Now Apocalypse is best when it’s fun and breezy (and yes, very very sexy), though it doesn’t cut as deep or feel as consistent as some of Araki’s most enduring films, it’s also a lighter, easier watch than some of his more provocative outings. There’s still a whiff of nihilism to it all, the sense that anyone with half a brain can’t help but feel like it’s all about to come toppling down, but there’s not as much of the volatile emotions and churning anger in some of Araki’s earlier works. The 59-year-old filmmaker may not be in the throes of juvenile angst anymore, but he hasn’t lost his empathy for it either — that endless fascination with the follies of youth and the search for self-discovery fuels the best moments of the series. Now Apocalypse zips and zings when its characters are making wild swings at self-exploration, or in the aftermath when Ulysses and Carly are gabbing about their follies over sun-soaked brunches. Araki still has a gift for queer masculinity and empowered female sexuality — forget about slut shaming, Araki doesn’t shame sluts, he honors them — and as a filmmaker who always refused to label or box in his characters, Araki has finally been handed the reins to a series when culture is catching up with his irreverent refusal to play by normative rules.

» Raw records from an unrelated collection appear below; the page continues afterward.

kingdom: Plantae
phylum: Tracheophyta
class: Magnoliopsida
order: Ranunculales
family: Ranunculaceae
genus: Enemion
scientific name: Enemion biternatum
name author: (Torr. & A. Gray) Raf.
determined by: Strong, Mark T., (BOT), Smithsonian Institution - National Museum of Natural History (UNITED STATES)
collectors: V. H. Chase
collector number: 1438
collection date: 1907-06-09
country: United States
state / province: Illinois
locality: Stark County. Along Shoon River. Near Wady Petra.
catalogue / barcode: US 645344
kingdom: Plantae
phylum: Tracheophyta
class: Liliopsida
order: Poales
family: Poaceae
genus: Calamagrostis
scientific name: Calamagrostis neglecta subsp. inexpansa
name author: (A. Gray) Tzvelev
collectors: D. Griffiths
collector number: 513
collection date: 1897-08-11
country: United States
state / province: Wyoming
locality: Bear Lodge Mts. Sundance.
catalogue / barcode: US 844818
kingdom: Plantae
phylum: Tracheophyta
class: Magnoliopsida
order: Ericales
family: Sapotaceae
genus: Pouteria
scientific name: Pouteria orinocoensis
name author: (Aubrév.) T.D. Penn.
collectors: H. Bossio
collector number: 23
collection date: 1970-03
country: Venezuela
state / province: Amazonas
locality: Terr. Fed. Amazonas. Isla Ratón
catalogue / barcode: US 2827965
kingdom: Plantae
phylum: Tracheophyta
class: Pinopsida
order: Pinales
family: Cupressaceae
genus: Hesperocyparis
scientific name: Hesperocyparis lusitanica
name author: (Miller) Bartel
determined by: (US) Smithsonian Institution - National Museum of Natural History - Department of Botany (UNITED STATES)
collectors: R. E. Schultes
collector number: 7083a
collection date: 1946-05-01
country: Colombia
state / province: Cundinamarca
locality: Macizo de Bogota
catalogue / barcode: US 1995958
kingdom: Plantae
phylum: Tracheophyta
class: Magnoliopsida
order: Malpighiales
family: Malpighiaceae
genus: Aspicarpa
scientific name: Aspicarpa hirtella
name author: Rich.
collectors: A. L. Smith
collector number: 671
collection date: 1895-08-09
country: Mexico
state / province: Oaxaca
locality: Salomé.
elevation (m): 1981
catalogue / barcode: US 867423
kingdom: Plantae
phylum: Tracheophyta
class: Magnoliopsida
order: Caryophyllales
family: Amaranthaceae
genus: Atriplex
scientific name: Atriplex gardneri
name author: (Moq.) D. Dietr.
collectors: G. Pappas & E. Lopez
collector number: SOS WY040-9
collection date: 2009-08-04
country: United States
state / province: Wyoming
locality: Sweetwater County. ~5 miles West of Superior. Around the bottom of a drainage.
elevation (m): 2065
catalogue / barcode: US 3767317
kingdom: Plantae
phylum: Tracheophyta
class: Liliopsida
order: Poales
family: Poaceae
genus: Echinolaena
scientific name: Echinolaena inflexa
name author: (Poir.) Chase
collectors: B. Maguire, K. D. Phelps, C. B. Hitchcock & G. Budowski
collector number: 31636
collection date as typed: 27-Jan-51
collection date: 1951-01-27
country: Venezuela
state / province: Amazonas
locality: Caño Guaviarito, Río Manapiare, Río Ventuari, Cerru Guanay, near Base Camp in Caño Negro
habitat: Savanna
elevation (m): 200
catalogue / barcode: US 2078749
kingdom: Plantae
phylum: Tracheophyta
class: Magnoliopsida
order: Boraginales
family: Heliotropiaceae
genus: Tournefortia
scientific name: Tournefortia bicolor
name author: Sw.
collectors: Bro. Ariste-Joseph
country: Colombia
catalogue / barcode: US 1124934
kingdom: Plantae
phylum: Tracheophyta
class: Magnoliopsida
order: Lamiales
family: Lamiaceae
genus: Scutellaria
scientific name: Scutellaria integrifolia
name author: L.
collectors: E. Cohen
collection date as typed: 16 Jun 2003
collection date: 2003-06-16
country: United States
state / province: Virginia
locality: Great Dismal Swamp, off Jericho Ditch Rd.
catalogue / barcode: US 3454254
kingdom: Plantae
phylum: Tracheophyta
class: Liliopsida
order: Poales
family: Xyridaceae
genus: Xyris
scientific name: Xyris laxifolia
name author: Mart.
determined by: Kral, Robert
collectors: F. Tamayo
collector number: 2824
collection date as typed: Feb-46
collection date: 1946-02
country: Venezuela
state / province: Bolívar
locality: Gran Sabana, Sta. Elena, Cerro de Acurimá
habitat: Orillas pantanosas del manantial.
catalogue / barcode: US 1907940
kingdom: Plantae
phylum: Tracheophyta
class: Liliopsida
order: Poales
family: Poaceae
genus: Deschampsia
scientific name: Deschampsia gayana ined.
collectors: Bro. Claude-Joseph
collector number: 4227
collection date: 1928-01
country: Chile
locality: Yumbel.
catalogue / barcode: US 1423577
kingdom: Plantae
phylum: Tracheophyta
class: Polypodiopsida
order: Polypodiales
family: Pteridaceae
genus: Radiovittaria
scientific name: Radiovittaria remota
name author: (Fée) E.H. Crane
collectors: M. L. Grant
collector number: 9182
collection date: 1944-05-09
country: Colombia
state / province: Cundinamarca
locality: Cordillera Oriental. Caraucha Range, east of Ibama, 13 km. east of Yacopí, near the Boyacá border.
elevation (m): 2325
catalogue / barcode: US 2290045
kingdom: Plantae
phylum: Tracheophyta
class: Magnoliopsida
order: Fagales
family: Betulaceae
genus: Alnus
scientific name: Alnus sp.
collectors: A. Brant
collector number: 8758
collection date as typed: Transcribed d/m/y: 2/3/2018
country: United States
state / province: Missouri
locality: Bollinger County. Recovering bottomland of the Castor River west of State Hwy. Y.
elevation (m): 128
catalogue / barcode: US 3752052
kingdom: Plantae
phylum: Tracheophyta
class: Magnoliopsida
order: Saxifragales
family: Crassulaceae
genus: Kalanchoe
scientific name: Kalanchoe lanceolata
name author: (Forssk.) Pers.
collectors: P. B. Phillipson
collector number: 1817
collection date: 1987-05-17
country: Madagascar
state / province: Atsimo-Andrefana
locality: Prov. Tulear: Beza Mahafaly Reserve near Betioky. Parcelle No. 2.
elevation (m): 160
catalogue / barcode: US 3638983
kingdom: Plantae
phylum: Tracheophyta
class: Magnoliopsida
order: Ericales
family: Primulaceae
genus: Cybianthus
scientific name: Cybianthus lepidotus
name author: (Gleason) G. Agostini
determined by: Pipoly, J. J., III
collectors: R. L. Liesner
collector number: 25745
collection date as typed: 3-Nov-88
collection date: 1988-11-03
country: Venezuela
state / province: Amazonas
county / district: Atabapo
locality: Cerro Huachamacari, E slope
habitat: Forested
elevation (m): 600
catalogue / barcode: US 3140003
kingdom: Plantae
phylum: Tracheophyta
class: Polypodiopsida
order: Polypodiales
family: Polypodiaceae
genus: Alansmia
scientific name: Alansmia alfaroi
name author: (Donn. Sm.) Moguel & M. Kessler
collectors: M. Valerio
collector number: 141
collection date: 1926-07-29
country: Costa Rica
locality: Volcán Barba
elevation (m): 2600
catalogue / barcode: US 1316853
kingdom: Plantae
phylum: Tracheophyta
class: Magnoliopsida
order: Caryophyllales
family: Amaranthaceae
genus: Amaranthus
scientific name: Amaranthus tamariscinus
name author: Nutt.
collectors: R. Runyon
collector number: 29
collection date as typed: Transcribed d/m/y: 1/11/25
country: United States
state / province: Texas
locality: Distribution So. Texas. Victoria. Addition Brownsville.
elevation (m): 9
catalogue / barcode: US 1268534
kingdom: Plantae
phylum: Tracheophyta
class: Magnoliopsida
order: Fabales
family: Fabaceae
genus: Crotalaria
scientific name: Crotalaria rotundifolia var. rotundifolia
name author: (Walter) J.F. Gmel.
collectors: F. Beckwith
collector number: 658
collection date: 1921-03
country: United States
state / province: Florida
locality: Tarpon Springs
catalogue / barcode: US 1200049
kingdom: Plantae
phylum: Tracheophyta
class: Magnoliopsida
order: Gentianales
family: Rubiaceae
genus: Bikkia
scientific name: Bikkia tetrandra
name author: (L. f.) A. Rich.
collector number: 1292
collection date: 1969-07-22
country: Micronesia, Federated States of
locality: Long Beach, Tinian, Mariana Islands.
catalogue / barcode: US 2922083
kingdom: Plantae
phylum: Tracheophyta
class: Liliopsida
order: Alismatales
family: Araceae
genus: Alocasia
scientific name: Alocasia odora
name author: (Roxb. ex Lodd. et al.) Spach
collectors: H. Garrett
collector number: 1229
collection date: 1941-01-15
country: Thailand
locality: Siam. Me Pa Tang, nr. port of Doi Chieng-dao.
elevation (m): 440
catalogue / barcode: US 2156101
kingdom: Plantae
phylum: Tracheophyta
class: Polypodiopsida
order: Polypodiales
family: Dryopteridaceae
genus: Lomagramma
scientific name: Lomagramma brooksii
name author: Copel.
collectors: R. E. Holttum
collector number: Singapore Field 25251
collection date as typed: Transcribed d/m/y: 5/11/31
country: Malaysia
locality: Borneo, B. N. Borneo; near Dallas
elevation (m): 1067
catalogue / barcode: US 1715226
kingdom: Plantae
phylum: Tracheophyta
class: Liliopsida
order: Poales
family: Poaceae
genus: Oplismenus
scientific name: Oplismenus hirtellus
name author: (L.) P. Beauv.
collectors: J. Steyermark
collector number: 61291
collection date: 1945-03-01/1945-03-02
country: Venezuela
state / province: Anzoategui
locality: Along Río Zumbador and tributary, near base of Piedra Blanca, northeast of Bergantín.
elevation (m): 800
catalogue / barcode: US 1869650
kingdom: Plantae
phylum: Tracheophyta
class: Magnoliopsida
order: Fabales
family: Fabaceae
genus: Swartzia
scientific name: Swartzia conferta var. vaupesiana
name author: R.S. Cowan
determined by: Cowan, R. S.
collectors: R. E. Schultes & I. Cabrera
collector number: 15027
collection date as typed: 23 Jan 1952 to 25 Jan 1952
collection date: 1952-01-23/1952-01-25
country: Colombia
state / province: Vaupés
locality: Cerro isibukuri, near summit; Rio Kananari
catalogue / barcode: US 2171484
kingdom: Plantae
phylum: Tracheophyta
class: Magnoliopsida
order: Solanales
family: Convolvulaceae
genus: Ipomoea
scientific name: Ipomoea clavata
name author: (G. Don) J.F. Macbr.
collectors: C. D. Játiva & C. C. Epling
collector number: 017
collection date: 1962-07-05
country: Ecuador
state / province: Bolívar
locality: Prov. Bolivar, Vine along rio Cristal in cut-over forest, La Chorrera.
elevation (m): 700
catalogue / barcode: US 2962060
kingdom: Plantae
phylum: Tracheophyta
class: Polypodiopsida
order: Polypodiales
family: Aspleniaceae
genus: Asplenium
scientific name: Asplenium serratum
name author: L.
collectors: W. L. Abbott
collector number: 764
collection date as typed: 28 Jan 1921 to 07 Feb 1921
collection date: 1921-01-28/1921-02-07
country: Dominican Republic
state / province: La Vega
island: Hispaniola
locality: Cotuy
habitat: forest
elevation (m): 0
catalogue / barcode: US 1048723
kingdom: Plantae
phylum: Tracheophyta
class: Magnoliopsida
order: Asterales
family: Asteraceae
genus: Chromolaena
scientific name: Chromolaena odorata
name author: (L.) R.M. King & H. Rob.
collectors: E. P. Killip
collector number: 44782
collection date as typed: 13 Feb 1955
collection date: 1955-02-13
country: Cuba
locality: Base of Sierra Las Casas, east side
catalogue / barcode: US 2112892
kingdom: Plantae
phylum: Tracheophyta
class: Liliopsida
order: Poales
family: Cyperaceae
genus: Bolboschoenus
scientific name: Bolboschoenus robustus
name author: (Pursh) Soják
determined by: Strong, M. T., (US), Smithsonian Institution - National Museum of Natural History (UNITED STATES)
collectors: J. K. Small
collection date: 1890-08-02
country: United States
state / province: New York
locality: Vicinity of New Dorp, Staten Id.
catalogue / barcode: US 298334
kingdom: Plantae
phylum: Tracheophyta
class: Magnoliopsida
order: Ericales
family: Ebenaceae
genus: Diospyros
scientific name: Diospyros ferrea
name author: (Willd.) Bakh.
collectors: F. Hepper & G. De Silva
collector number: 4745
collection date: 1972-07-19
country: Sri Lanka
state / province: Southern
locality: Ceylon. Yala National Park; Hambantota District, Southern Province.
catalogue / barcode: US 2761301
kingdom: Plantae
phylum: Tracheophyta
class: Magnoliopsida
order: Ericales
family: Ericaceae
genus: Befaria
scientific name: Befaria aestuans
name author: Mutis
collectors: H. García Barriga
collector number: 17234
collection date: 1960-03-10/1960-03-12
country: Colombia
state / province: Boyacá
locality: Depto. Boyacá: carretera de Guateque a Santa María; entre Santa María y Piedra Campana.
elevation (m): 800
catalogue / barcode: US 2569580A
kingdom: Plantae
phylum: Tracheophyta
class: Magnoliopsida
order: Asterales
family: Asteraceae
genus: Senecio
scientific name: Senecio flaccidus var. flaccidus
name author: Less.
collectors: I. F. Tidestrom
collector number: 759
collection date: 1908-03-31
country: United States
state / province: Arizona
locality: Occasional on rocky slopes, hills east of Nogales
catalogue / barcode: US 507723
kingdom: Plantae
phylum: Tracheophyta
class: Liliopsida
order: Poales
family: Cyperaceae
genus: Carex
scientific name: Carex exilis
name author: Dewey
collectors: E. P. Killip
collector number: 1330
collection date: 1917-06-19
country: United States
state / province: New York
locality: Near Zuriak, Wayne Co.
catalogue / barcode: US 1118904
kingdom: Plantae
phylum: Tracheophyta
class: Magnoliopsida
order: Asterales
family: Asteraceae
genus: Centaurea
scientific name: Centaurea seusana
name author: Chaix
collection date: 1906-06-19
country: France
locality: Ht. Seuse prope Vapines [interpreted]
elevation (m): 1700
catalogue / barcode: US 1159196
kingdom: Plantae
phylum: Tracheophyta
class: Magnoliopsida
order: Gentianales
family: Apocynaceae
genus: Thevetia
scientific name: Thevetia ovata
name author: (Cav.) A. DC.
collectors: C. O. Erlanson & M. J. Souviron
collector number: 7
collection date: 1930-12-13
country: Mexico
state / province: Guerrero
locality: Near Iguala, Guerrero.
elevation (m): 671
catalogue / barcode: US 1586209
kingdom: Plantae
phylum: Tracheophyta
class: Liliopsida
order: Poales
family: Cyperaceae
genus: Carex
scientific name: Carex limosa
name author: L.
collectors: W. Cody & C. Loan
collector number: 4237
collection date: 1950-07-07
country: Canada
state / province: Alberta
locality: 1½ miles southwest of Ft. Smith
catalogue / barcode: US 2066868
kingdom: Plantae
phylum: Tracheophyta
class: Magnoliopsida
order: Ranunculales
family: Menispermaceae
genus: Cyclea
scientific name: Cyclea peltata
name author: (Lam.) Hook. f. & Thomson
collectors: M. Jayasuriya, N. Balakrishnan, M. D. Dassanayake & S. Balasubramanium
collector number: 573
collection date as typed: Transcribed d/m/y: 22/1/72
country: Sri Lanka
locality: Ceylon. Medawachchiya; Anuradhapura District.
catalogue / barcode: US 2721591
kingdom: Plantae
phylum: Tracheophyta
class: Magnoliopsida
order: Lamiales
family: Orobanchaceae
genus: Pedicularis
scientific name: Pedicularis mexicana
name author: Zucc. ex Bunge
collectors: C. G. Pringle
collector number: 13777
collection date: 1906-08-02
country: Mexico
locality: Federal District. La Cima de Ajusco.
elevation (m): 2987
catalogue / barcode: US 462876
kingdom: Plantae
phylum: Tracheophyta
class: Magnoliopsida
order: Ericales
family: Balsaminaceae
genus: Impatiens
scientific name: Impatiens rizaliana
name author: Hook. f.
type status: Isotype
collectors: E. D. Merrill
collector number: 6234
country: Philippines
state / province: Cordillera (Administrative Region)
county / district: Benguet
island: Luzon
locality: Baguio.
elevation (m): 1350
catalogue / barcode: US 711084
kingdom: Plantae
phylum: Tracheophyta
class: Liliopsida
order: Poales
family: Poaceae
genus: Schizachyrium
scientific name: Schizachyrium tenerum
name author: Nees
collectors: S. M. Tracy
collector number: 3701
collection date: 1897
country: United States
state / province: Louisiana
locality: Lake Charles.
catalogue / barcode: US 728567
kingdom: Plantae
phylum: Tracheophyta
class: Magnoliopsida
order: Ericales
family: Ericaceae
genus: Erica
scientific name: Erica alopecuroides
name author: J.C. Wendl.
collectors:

But even in the age of sex-positivity, dick pics, and dating app culture, Araki still pushes boundaries and, as ever, his work is not for everyone. There is no doubt that Now Apocalypse will leave some (perhaps most?) cold with its confounding weirdness and commitment to explicit sexuality. Even for Araki enthusiasts, there’s no denying the quality wavers, and in the first five episodes provided to the press. Now Apocalypse often loses the thread of the larger plot and sometimes forgets to be a sci-fi series at all. But that’s very on-brand for Araki, who’s never been a plot-driven filmmaker, and the good significantly outweighs the bad — especially for Araki completists, who will be thrilled to get a series-length dose of his unique sensibilities, not to mention several callbacks to his previous works. Yes, the alien lizard from Nowhere, the silly-sweet romance of Splendor, but there are plenty of other parallels, be it themes, iconography, or character archetypes that reward the dedicated viewer of Araki’s resume. At times the series feels like a culmination of his career… a buffet of payoff for those of us who’ve been savoring every morsel along the way.
You probably know by now whether or not this show is for you (you probably knew a few paragraphs ago), and if it’s not, fair enough. Araki has always fired at a small target. But if you’re one of the queer kids, punks, stoners, or outcasts that found a rare place to thrive in the filmmaker’s unconventional bullseye, Now Apocalypse is a welcome update on his familiar motifs with a “fuck it” panache that feels right at home in 2019.
Now Apocalypse premieres Sunday, March 10th on Starz.